O primeiro shochu registrado no Japão, é o KASUTORI SHOCHU. Kasu, quer dizer "Resíduo" resultante da filtração do sake. Uma pasta branca que hoje é usado na linha de cosméticos e para uso culinário nas conservas de peixes e legumes. Mas na época, a bebida era extremamente doce e ruim, o que taxava o shochu de "bebida de 2º Linha", consumida apenas por operários. Hoje já empregando tecnologia e conhecimentos, o mesmo Kasutori Shochu, já tem um sabor refinado e muito saboroso. Mas que é doce é.
O resultado do Shochu de Arroz, confere um aroma bem macio e a sutileza da baunilha e um sabor muito agradável e delicado, indicado para iniciantes que se aventuram no mundo do shochu. Harmoniza bem com qualquer prato condimentado ou não.
BATATA-DOCE
(EM CONSTRUÇÃO)

CEVADA e TRIGO
O destilado de Cevada mais conhecida é o Uísque, onde o ingrediente, malte, levedura, a madeira e a água são importantes para o produto final. Igualmente para o preparo do shochu, também é bastante complicado, tanto no malte quanto na bebida final.

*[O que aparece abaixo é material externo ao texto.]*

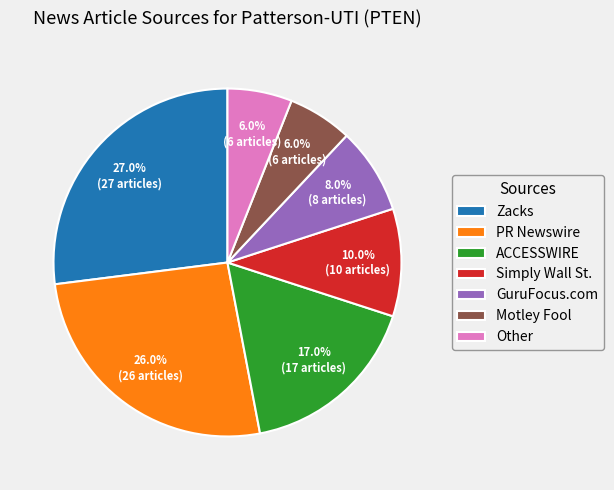

Do Zacks and Motley Fool together represent more than half of the pie?

No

Inicialmente, a cevada é mais difícil e complexo que o arroz. O primeiro obstáculo são as proteínas, o que provoca o super aquecimento dos grãos e complicar na maltagem. Concentradas na parte externa do grão igual ao arroz, a cevada deve ser polida. Esse processo se chama SEIBAKU, e pode-se chegar a polir de 65% à 60%. Uma outra dor de cabeça para os produtores é a velocidade que a cevada absorve a água o que pode endurecer todos os tecidos e não permitir a ação dos fungos para a conversão para o açúcar.
Diferente do uísque e da cerveja, o Código de Leis para Bebidas Alcoólicas, não permite o uso de cevada germinada, o que descaracteriza o shochu e sim um uísque.
Usa-se muito os grão de Cevadas, provenientes da Austrália ou os japoneses.
O resultado do Shochu de Cevada, confere um sabor forte, aroma de mel, indicado para quem já se acostumou com o shochu de arroz. Há também os shochus de cevada envelhecido, usando barris de Carvalho-Branco Americano por 3 anos. Para os apreciadores de uísques, dá a impressão de uma bebida jovem, forte, picante e não muito doce quanto um de 8 anos. Harmoniza bem com pratos de sabores intensos, condimentados e oleosos. Com chocolate amargo de até 75% de cacau.

AÇÚCAR MASCAVO
A cana de açúcar no Japão é obtida apenas na Ilha de Amami e Okinawa, extremo sul do Japão, ou importados. Para o preparo do Shochu de Açúcar Mascavo é ncessário por lei, o uso do malte de cevada ou trigo, embora não tenha a necessidade de converter o amido em açúcar. Porém para que exista o mosto, há a necessidade de adicionar o malte (koji).